# [TAREA A]
Escribe tal cual el pasaje del artículo sobre las concesiones viales en Lima que comienza en las palabras "LAS CONCESIONES VIALES" y termina después de "expresas y 'by-pass'.".
# [TAREA B]
Por favor, sigue el artículo sobre las concesiones viales en Lima a partir de su última oración.

# [FRAGMENTO DEL DOCUMENTO]
--- --- ---

LAS CONCESIONES VIALES EN LIMA
Por Arturo Woodman. Empresario
Uno de los mayores problemas de Lima es la congestión del tránsito, que se incrementa año tras año a pesar de los esfuerzos que realizan las diferentes municipalidades.
Las razones para este problema son varias: el crecimiento de las unidades de transporte (público y particular), el desorden en el manejo --sobre todo de las combis-- calles en mal estado, el precario sistema de semaforización sin sincronización y la falta de vías expresas y 'by-pass'.
Los estudios reflejan que Lima tiene un déficit de infraestructura vial cercano a los US$5.000 millones y debido a ello no permite un fluido normal del tránsito y en contramano los presupuestos a las municipalidades solo les permiten invertir entre US$100 y US$150 millones anuales y por lo tanto será difícil lograr una adecuada solución definitiva. Será difícil también superar el déficit existente, que demandaría hasta 30 años. La solución está en impulsar las concesiones o que el Gobierno Central aporte el dinero necesario, circunstancia que parece muy complicada.
Es obvio que al concesionarse tendrá que aceptarse el cobro de un peaje, aunque este actualmente está desacreditado a raíz de los inconvenientes presentados en la vía expresa del Callao, producto de una deficiente negociación que le permitió al concesionario cobrar antes de concluir un aceptable avance de obra pues el tramo era corto. Sin embargo hay que tener presente que las concesiones y sus peajes son necesarios para lograr acortar el déficit y superar los inconvenientes de pérdida de tiempo e incomodidades que tienen millones de limeños.

--- --- ---

# [DATOS EXTRAÍDOS]
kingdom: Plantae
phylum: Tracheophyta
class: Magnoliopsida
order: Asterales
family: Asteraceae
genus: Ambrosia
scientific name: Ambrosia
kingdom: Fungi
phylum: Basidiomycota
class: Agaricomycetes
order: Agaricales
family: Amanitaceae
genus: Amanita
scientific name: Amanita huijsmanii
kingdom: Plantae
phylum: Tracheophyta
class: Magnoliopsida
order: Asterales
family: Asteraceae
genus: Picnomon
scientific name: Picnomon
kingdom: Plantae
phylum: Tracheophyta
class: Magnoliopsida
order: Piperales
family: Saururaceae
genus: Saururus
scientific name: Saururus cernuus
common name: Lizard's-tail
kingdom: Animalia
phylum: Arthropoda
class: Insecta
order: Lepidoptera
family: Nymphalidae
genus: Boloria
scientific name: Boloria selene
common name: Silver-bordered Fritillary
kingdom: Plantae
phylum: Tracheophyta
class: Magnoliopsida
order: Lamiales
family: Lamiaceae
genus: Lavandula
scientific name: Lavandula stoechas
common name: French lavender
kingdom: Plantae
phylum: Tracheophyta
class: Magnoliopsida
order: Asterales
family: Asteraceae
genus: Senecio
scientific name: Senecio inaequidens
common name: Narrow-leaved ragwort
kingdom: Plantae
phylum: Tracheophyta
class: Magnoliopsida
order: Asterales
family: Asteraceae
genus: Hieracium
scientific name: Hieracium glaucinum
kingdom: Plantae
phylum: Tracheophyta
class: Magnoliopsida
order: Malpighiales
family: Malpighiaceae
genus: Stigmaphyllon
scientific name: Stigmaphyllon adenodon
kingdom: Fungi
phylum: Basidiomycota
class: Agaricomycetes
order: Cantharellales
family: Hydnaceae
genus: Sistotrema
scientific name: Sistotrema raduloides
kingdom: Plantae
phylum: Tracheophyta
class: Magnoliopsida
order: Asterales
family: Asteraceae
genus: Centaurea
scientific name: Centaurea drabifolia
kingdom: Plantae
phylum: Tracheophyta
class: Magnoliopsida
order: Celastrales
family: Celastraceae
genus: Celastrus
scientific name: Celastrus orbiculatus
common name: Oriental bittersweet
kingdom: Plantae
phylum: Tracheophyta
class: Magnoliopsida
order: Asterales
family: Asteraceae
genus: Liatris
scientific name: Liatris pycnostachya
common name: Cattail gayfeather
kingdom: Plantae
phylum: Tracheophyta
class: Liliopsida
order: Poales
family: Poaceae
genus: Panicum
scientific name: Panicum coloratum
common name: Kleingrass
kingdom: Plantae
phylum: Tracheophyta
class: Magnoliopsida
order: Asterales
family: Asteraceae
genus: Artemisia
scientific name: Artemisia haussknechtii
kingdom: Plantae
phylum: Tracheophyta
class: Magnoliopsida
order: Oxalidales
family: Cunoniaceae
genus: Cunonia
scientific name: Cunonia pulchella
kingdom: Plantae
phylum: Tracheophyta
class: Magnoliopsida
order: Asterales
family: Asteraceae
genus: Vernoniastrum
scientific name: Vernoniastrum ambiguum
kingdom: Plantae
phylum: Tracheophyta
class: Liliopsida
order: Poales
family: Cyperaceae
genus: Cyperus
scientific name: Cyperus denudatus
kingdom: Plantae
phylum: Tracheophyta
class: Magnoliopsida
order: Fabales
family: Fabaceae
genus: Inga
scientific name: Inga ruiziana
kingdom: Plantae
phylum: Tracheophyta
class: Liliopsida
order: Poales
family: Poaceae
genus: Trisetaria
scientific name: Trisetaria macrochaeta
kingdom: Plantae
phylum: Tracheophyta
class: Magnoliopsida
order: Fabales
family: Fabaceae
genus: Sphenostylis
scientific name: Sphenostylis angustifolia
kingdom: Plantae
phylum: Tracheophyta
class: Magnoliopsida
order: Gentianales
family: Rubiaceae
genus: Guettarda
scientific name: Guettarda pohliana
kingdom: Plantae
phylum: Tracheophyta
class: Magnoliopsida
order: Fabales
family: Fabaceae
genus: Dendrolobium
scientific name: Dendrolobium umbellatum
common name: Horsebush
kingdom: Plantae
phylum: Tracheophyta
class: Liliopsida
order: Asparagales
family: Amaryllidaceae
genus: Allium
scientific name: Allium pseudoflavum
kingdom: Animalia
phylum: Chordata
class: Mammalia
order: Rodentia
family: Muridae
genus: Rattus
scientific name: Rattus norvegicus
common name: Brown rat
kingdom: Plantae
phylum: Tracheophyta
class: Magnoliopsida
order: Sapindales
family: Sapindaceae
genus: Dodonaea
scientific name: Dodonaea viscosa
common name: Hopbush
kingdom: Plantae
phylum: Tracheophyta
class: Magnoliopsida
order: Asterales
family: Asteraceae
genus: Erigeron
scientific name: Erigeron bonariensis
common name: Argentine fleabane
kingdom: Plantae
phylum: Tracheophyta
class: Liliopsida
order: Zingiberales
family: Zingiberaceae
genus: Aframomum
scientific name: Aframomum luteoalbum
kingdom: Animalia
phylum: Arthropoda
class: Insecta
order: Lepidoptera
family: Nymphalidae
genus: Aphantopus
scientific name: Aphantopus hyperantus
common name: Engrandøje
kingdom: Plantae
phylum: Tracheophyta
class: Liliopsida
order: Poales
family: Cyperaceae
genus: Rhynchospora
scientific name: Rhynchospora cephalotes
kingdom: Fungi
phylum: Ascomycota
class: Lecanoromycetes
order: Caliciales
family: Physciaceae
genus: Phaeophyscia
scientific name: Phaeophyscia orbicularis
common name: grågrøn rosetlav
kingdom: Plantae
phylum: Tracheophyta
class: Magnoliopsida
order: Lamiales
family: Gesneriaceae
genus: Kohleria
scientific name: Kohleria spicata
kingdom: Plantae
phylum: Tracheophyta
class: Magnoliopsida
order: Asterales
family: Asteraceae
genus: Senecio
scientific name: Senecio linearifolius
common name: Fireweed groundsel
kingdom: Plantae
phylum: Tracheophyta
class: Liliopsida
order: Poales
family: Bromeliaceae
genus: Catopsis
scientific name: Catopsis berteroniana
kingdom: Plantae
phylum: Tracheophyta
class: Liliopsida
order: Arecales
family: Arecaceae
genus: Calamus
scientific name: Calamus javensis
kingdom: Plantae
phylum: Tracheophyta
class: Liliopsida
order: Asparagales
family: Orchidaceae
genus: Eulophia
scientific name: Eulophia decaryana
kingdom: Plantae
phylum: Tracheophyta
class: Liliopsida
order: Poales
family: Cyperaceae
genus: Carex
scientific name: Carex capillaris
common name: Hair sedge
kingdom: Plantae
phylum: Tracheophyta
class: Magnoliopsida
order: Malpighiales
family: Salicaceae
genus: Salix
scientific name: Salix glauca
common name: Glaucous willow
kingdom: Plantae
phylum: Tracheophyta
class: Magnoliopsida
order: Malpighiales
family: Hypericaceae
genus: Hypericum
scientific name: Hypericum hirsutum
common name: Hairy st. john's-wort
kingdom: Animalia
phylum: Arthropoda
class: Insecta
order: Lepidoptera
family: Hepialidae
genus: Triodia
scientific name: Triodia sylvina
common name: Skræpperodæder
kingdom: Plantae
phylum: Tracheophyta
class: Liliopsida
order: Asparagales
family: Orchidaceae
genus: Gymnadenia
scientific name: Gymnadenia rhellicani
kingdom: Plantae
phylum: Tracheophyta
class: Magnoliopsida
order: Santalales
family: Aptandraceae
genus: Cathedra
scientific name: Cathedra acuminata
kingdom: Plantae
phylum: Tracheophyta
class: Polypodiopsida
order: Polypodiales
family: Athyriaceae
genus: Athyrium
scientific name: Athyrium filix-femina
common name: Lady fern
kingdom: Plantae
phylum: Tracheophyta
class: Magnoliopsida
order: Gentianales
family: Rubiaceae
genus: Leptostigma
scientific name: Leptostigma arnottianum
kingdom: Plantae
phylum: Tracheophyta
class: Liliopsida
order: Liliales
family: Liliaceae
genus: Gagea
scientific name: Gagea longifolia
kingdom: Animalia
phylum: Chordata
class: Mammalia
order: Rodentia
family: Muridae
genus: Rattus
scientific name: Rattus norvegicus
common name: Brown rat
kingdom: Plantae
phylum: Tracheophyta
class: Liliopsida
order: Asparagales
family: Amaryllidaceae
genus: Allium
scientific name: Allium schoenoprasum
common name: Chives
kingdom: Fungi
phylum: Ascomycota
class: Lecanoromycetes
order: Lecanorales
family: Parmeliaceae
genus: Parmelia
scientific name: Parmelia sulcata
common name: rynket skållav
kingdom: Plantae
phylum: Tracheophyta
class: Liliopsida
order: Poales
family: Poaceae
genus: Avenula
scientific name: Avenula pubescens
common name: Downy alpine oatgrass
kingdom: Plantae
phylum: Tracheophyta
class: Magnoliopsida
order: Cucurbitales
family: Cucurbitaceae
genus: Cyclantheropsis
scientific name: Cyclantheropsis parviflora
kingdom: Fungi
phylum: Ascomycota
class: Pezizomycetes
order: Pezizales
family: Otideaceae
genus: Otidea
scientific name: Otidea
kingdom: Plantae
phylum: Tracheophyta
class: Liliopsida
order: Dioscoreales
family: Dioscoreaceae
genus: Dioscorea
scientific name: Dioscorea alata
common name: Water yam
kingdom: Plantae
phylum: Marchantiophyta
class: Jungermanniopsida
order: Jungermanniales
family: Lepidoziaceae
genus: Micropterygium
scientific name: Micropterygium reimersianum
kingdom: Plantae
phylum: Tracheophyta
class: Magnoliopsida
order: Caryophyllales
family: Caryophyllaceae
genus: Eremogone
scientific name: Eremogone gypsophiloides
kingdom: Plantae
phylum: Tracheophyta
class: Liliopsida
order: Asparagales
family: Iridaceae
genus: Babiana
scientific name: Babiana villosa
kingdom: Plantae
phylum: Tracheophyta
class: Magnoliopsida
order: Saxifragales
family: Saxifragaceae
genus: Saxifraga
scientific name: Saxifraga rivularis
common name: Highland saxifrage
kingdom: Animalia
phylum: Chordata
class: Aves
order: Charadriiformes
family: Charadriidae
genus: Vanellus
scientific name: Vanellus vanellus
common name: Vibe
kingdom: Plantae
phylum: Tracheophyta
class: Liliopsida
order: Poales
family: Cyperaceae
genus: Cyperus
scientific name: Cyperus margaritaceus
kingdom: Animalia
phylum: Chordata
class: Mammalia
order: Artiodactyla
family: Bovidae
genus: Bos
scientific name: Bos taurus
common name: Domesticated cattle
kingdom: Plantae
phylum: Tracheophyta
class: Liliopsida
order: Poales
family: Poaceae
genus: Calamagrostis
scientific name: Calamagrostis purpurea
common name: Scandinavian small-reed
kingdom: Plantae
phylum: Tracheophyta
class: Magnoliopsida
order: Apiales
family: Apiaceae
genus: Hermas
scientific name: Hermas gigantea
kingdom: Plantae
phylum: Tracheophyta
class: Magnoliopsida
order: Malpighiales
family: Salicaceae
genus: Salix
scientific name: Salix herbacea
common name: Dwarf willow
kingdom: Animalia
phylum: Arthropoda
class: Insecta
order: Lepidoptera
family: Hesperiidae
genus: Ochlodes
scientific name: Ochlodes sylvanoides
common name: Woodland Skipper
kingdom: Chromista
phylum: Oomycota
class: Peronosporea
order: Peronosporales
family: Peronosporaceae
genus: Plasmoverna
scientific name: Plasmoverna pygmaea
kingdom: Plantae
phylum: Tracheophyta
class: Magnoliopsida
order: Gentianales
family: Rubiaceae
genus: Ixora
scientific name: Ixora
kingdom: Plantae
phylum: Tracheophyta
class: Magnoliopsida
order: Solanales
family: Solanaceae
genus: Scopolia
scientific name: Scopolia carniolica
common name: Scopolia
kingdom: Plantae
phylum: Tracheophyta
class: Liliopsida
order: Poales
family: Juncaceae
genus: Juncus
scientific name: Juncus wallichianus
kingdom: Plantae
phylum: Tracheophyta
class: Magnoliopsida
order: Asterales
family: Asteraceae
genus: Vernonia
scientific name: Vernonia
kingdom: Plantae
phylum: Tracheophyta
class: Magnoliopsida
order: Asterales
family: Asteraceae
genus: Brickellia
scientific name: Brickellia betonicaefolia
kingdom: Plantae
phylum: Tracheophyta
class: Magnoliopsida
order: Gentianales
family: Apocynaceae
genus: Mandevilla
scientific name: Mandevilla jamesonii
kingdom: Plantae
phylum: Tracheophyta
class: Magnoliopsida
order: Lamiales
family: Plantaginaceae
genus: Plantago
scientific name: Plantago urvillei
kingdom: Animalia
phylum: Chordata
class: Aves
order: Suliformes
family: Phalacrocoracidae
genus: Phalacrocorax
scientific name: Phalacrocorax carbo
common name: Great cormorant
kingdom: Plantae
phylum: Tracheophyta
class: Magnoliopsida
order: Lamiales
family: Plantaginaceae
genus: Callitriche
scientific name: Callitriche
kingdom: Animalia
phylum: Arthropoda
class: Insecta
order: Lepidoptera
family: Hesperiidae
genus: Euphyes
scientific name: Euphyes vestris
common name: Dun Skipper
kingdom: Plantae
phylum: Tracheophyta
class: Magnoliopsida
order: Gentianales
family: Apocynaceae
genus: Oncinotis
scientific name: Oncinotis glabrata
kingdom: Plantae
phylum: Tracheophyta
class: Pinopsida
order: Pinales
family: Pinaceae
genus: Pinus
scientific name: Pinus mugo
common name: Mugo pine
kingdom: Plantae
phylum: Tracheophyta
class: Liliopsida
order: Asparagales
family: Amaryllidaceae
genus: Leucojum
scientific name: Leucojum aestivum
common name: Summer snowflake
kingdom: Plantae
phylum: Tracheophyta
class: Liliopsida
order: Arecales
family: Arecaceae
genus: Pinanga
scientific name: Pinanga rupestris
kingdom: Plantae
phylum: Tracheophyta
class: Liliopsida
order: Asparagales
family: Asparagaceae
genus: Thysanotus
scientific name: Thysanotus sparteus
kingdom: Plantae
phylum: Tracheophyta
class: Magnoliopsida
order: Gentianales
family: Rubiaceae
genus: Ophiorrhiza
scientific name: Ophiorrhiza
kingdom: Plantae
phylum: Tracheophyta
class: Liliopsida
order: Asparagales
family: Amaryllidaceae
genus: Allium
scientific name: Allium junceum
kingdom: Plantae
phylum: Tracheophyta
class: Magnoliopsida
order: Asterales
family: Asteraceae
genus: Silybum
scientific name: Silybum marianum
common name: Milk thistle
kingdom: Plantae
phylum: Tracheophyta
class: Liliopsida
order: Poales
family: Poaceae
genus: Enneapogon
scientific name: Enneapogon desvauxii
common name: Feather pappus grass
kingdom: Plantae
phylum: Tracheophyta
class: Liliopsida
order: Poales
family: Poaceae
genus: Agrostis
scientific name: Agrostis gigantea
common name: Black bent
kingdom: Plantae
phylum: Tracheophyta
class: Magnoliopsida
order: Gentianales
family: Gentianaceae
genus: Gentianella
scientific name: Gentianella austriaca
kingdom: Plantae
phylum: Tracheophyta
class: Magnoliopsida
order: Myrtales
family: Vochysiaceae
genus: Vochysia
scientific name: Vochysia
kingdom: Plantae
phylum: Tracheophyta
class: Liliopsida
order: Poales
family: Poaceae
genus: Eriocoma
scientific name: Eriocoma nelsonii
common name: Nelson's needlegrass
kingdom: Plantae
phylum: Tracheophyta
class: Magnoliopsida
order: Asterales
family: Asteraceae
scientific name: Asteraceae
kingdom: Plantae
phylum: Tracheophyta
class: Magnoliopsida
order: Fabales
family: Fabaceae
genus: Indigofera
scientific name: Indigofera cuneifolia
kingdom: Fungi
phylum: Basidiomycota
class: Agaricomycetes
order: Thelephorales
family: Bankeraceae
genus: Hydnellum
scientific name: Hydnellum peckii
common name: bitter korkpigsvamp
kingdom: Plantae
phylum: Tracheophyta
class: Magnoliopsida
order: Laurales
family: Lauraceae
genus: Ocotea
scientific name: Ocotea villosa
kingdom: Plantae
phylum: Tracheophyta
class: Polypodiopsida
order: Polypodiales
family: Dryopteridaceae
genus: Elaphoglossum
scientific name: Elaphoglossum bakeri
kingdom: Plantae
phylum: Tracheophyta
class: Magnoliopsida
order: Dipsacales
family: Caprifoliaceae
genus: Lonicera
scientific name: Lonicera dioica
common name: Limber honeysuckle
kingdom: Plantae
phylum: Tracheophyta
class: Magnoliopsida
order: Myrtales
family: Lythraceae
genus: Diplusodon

--- --- ---

# [TU RESPUESTA A]
LAS CONCESIONES VIALES EN LIMA
Por Arturo Woodman. Empresario
Uno de los mayores problemas de Lima es la congestión del tránsito, que se incrementa año tras año a pesar de los esfuerzos que realizan las diferentes municipalidades.
Las razones para este problema son varias: el crecimiento de las unidades de transporte (público y particular), el desorden en el manejo --sobre todo de las combis-- calles en mal estado, el precario sistema de semaforización sin sincronización y la falta de vías expresas y 'by-pass'.

# [TU RESPUESTA B]
Reitero, es necesario realizar obras que faciliten el tránsito para que el traslado masivo de los usuarios y sus vehículos sea fluido; entre ellos el importante proyecto que está construyendo la Municipalidad desde Chorrillos hasta Naranjal. Además será necesario concluir el tren eléctrico, adecuar el tren de Callao a Chosica --que se usa de noche para transportar carga-- para que sirva para el transporte de pasajeros, implementar la costanera Chorrillos-Callao e iniciar un proyecto de metro subterráneo como tienen hace tiempo las metrópolis del mundo y principales ciudades de Sudamérica.
Las ventajas de las concesiones con peajes que se han implementado en las carreteras del país son múltiples y tanto los transportistas como los usuarios ya reconocen los beneficios. Con mayor razón este sistema será aceptado por los millones de limeños quienes apreciarán las ventajas de circular y llegar con rapidez al trabajo sin tener los inconvenientes y gastos extras que ocasiona un tráfico deficiente y enormemente congestionado.